第121話 ヴェルティーソ高等学園 闘技大会1
前期の期末試験も終わり、受講していたすべての授業で無事に単位を取得。いよいよ夏休みに突入した。
キュレネとムートは、それぞれゴルフェ島の実家に帰省したけれど、私はというと、闘技大会への出場が控えている。
この大会は、各国の予選を勝ち抜いた学園同士が競い合う形式になっている。ただし、我がヴェルティーソ高等学園は昨年の成績が8位だったため、予選免除で本選からの出場が決まっている。
とはいえ、ここ数年はずっとベスト8止まり。どうしても、1対1の近接戦闘では、魔法よりも武術系が有利な傾向があるらしい。特に、大規模魔法を得意とする我が学園よりも、武術に力を入れている学園のほうが、闘技大会では好成績を収める傾向が強いそうだ。

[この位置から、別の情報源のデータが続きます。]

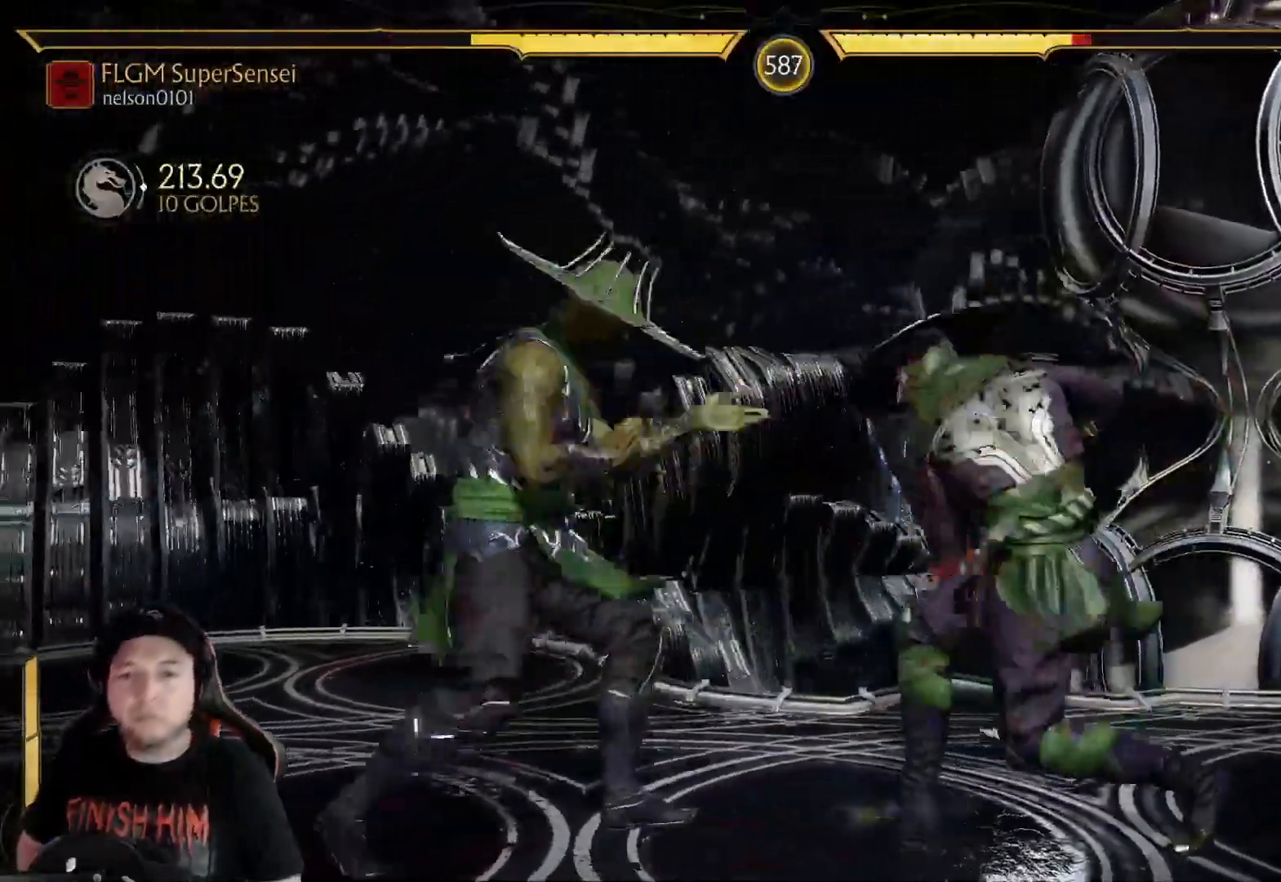
{"buttons": ["R2", "DPAD_DOWN"], "left_stick": "center", "right_stick": "center", "events": [[50, "R2", "down"]]}
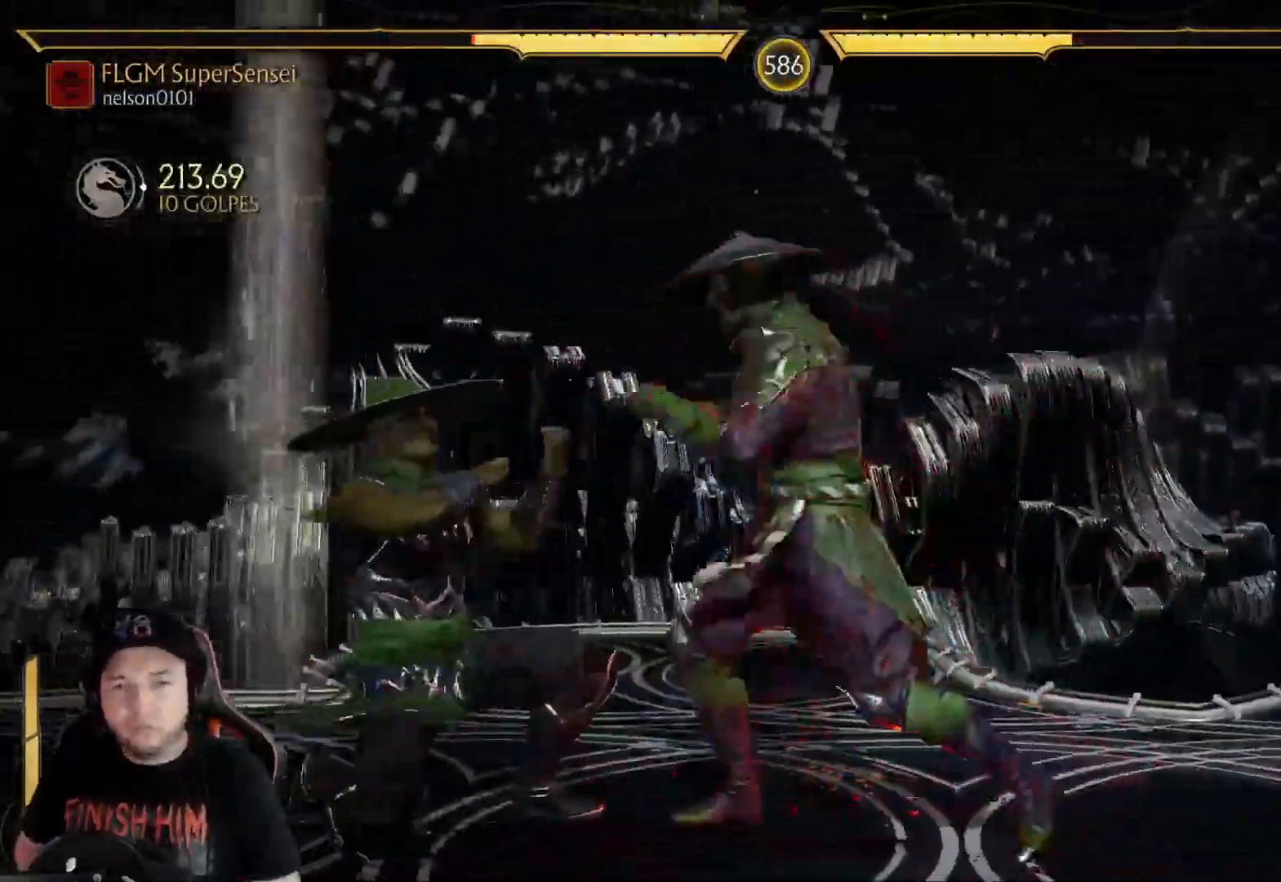
{"buttons": ["DPAD_LEFT"], "left_stick": "center", "right_stick": "center", "events": [[51, "DPAD_DOWN", "up"], [117, "R2", "up"], [134, "DPAD_RIGHT", "down"], [201, "X", "down"], [285, "X", "up"], [351, "X", "down"], [385, "DPAD_RIGHT", "up"], [452, "X", "up"], [485, "DPAD_LEFT", "down"]]}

今年の開催地は、南の大国・シドニオ帝国の西端に位置する町、ロギティオ。
私たちは、陸路で西の海まで出てから、船で現地へ向かうことになる。
選手のほかにも、従者や護衛、さらに応援者まで同行するため、大所帯での移動になる。
ちなみに私は、女性型ゴーレムのムシュマッヘとクルールを連れて行く。
幸い、私たちは比較的近くからの参加になるが、それでもなかなかの長旅だ。もっと遠くから来る人たちは、さらに苦労するに違いない。
今回、我が学園から出場するメンバーは以下の通り。
第一チーム
大将 :ルーカス会長(3年) ――ドライステーロ王国第4王子
中堅 :ヴィラッジォさん(2年) ――ロンタクルーソ王国公爵令息
先鋒 :ベアトリーチェ副会長(3年)――ドゥティリ共和国宰相令嬢
第二チーム
大将 :私
中堅 :ジュールさん(2年) ――トゥリスカーロ王国侯爵令息
先鋒 :フォーリアさん(3年) ――バンパセーロ王国伯爵令嬢
見ての通り、高い身分の人ばかりだ。もちろん、全員が優れた才能を持ち、十分な訓練を積んでいるけれど、それに加えてアーティファクトの所有や、幼少期からの専門教育といった背景も大きいのだろう。
闘技大会の出場メンバーは、無事にシドニオ帝国のロギティオの町へ到着した。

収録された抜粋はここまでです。